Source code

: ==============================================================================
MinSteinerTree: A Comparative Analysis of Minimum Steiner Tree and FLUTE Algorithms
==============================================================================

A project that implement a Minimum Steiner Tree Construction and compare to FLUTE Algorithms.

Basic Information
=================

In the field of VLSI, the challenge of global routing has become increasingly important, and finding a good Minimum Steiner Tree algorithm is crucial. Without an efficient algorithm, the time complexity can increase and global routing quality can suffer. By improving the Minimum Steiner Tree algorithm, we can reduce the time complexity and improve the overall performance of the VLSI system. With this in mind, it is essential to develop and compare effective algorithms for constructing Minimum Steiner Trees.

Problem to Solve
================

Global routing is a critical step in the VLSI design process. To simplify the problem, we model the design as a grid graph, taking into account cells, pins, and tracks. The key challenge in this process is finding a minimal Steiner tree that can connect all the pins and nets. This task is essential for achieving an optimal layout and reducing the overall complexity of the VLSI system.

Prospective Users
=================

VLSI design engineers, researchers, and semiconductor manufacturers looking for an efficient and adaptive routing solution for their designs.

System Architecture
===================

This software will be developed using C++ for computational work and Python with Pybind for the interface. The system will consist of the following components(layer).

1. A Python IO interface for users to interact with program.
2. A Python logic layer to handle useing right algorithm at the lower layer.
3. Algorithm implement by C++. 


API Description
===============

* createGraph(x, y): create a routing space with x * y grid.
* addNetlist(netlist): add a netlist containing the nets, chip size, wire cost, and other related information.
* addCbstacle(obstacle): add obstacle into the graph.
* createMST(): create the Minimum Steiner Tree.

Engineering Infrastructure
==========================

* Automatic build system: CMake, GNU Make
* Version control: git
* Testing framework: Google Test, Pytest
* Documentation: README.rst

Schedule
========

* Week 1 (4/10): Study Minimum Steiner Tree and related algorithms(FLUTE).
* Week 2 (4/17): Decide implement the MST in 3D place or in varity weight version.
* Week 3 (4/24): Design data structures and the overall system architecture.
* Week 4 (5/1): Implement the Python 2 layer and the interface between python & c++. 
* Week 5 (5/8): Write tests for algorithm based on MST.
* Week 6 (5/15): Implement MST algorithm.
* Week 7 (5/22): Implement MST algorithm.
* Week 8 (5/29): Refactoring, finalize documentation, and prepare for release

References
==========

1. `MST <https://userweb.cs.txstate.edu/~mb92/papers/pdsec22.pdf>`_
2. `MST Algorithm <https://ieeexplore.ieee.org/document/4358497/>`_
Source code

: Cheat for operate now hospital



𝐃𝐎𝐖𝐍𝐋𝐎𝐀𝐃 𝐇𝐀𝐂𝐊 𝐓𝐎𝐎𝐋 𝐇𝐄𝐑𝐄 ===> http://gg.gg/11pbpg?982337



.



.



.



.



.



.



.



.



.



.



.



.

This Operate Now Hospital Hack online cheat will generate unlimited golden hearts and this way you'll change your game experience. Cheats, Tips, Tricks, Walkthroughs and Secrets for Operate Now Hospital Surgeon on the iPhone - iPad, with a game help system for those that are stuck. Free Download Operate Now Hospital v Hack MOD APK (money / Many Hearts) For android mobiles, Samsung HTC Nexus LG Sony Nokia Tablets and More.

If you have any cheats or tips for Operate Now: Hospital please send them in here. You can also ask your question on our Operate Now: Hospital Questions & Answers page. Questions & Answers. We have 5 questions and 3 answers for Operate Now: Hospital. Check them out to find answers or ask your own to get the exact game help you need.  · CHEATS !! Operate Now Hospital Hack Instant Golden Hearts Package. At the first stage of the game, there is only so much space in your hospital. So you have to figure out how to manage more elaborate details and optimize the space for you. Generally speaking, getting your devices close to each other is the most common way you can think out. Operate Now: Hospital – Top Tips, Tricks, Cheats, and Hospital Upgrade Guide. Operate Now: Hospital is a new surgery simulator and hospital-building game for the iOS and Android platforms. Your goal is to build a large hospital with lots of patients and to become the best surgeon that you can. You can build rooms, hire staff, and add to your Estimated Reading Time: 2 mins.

* * *

**Task requirements**
Line by line, retype the entire listing exactly.

**Solution**
Source code

: ==============================================================================
MinSteinerTree: A Comparative Analysis of Minimum Steiner Tree and FLUTE Algorithms
==============================================================================

A project that implement a Minimum Steiner Tree Construction and compare to FLUTE Algorithms.

Basic Information
=================

In the field of VLSI, the challenge of global routing has become increasingly important, and finding a good Minimum Steiner Tree algorithm is crucial. Without an efficient algorithm, the time complexity can increase and global routing quality can suffer. By improving the Minimum Steiner Tree algorithm, we can reduce the time complexity and improve the overall performance of the VLSI system. With this in mind, it is essential to develop and compare effective algorithms for constructing Minimum Steiner Trees.

Problem to Solve
================

Global routing is a critical step in the VLSI design process. To simplify the problem, we model the design as a grid graph, taking into account cells, pins, and tracks. The key challenge in this process is finding a minimal Steiner tree that can connect all the pins and nets. This task is essential for achieving an optimal layout and reducing the overall complexity of the VLSI system.

Prospective Users
=================

VLSI design engineers, researchers, and semiconductor manufacturers looking for an efficient and adaptive routing solution for their designs.

System Architecture
===================

This software will be developed using C++ for computational work and Python with Pybind for the interface. The system will consist of the following components(layer).

1. A Python IO interface for users to interact with program.
2. A Python logic layer to handle useing right algorithm at the lower layer.
3. Algorithm implement by C++. 


API Description
===============

* createGraph(x, y): create a routing space with x * y grid.
* addNetlist(netlist): add a netlist containing the nets, chip size, wire cost, and other related information.
* addCbstacle(obstacle): add obstacle into the graph.
* createMST(): create the Minimum Steiner Tree.

Engineering Infrastructure
==========================

* Automatic build system: CMake, GNU Make
* Version control: git
* Testing framework: Google Test, Pytest
* Documentation: README.rst

Schedule
========

* Week 1 (4/10): Study Minimum Steiner Tree and related algorithms(FLUTE).
* Week 2 (4/17): Decide implement the MST in 3D place or in varity weight version.
* Week 3 (4/24): Design data structures and the overall system architecture.
* Week 4 (5/1): Implement the Python 2 layer and the interface between python & c++. 
* Week 5 (5/8): Write tests for algorithm based on MST.
* Week 6 (5/15): Implement MST algorithm.
* Week 7 (5/22): Implement MST algorithm.
* Week 8 (5/29): Refactoring, finalize documentation, and prepare for release

References
==========

1. `MST <https://userweb.cs.txstate.edu/~mb92/papers/pdsec22.pdf>`_
2. `MST Algorithm <https://ieeexplore.ieee.org/document/4358497/>`_
Source code

: Cheat for operate now hospital



𝐃𝐎𝐖𝐍𝐋𝐎𝐀𝐃 𝐇𝐀𝐂𝐊 𝐓𝐎𝐎𝐋 𝐇𝐄𝐑𝐄 ===> http://gg.gg/11pbpg?982337



.



.



.



.



.



.



.



.



.



.



.



.

This Operate Now Hospital Hack online cheat will generate unlimited golden hearts and this way you'll change your game experience. Cheats, Tips, Tricks, Walkthroughs and Secrets for Operate Now Hospital Surgeon on the iPhone - iPad, with a game help system for those that are stuck. Free Download Operate Now Hospital v Hack MOD APK (money / Many Hearts) For android mobiles, Samsung HTC Nexus LG Sony Nokia Tablets and More.

If you have any cheats or tips for Operate Now: Hospital please send them in here. You can also ask your question on our Operate Now: Hospital Questions & Answers page. Questions & Answers. We have 5 questions and 3 answers for Operate Now: Hospital. Check them out to find answers or ask your own to get the exact game help you need.  · CHEATS !! Operate Now Hospital Hack Instant Golden Hearts Package. At the first stage of the game, there is only so much space in your hospital. So you have to figure out how to manage more elaborate details and optimize the space for you. Generally speaking, getting your devices close to each other is the most common way you can think out. Operate Now: Hospital – Top Tips, Tricks, Cheats, and Hospital Upgrade Guide. Operate Now: Hospital is a new surgery simulator and hospital-building game for the iOS and Android platforms. Your goal is to build a large hospital with lots of patients and to become the best surgeon that you can. You can build rooms, hire staff, and add to your Estimated Reading Time: 2 mins.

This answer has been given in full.